THIS text has received various interpretations; but there is among them one, more generally approved by the friends of truth than any other; and which it would seem to me, is its plain and obvious meaning :-As a man looking into the water, (used anciently as a mirror,) sees there an exact transcript of his own countenance, so every heart has by nature precisely the same moral character with every other unsanctified heart. However men may differ, as to the circumstances of their being-as to their age, country, habits, and education-still every child of Adam, till renewed by divine grace, has, in the view of Omniscience, the same moral aspect.

Many, who still wish to be considered believers in divine revelation, have asserted, that the parts of Scripture, which give unregenerate men a deformed and polluted character, are not applicable to men of the present day. When Paul says of the unregenerate world, and quotes the saying from another inspired author, "There is none righteous, no not one; there is none that understandeth; there is none that seeketh after God; they are all gone out of the way; they are together become unprofitable; there is none that doeth good, no, not one; their throat is an open sepulchre; with their tongues they have used deceit; the poison of asps is under their lips; whose mouth is full of cursing and bitterness; their feet are swift to shed blood; destruction and misery are in their ways; and the way of peace they have not known; there is no fear of God before their eyes" ;-when he says all this, it is roundly denied that in civilized lands-lands enlightened and polished-there can be found beings of so barbarous a character. It may possibly suit the Turk, the Arab, and the Tartar; and may be adapted to some few outcasts in more favoured lands; but as a general description of unregenerate men, it is rejected with proud disdain.

In this style the Bible has of late been rudely mangled, till many feel themselves quite at liberty to deny the application to themselves of any text that would go to neutralize their creed, or wound their high sense of the dignity of human nature. It is hence considered important to show,

That men, in all countries and ages, and under every variety of customs and manners, have had, and continue still to have, naturally, the same moral character.

This doetrine it will be my object to illustrate. But I shall first notice some of the circumstances which have contributed to make men differ in their conduct, who have by nature the same moral character.

In the first place, grace has made a wide difference in men who were by nature alike. This has been the case in most countries, and in all ages, since God first set up his church in the family of Adam.

In the second place, the difference in the instinctive passions and affections has made men to differ in their conduct.

In the third place, some have not the talents for doing mischief that others have. This one cause may operate, when there is no other, to produce the greatest difference of conduct, where there is the same temper of heart. In the fourth place, some have not the opportunity to do mischief that others have. There may be the disposition, and the talents for gigantic iniquity, but opportunity may be wanting. Nero and Julian had the opportunity, while many a wretch during their reign, possessing perhaps equal talents, obtained no celebrity in the service of their infernal master. There are men base enough to burn a world, who will die after having done but little mischief.
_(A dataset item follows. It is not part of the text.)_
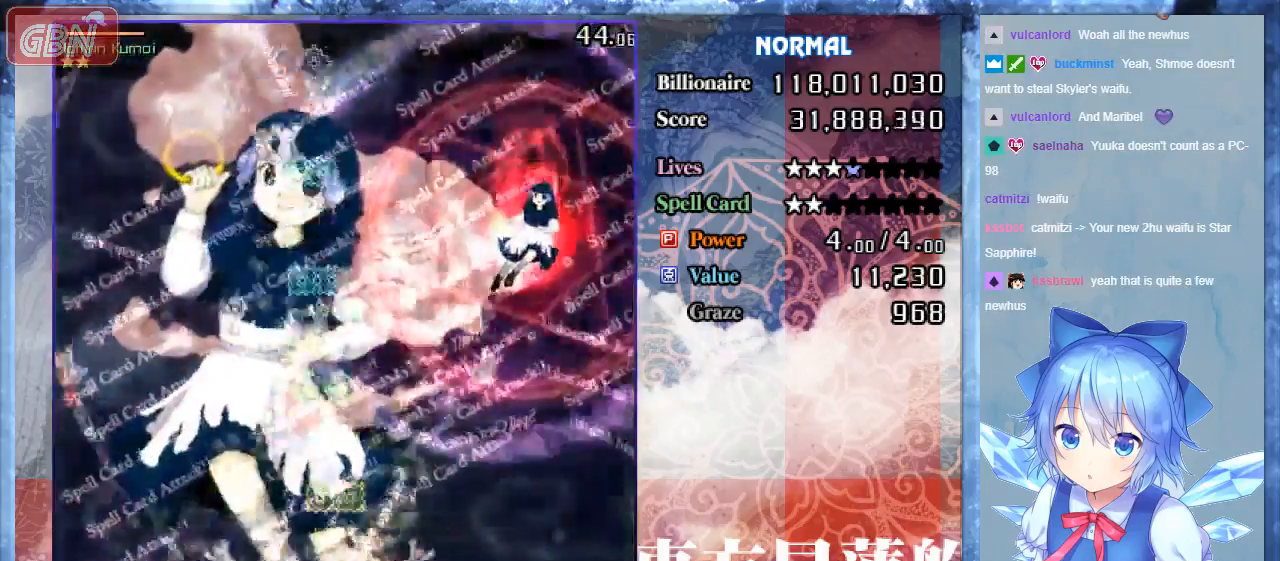
{"buttons": ["B", "DPAD_UP", "DPAD_RIGHT"], "events": [[400, "DPAD_UP", "down"], [433, "A", "up"]]}
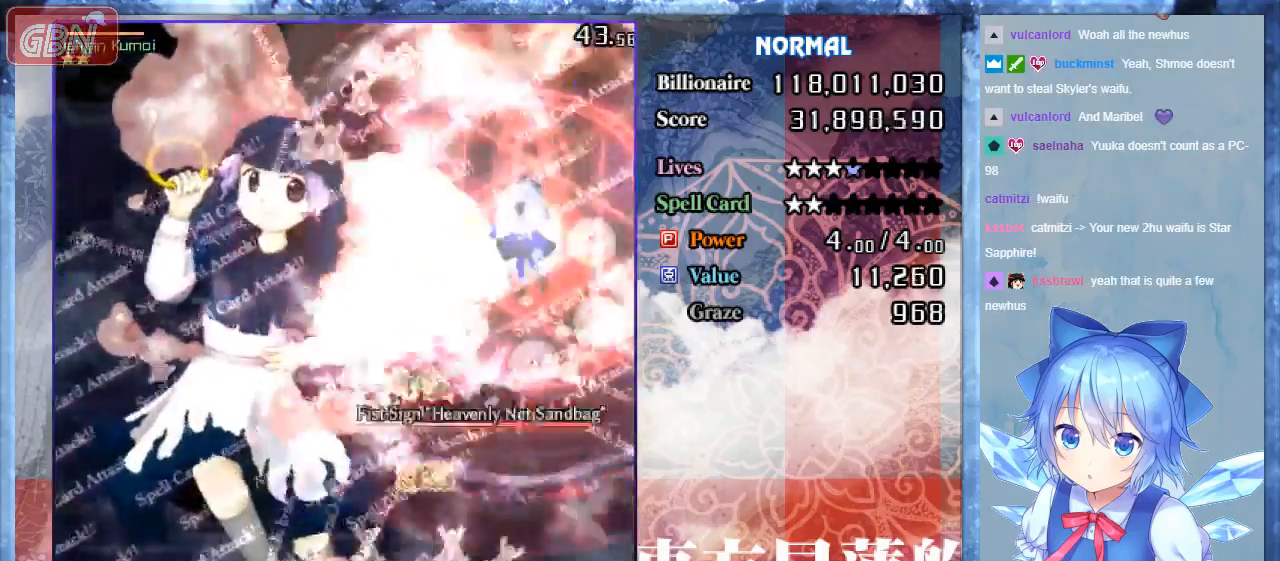
{"buttons": ["A", "B", "DPAD_UP"], "events": [[233, "A", "down"], [233, "DPAD_RIGHT", "up"]]}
I remark, finally, that one man may achieve less mischief than another, because more restrained. One man is held back from iniquity by his conscience. In another, pride prevents him from descending to the deeds of sin which he would love to do. In another, interest is the restraining principle. Hence the most decent among all the ungodly, may have a heart that will compare in its every feature, with that of the thief, the robber, and the assassin; though restrained from their deeds of death.

Having thus noticed some of the circumstances which have made men to differ in their conduct and appearance, who have by nature the same character of heart, I proceed to illustrate the doctrine, That men, in all ages, and under every variety of customs and manners, have had, and still continue to have, naturally, the same moral character.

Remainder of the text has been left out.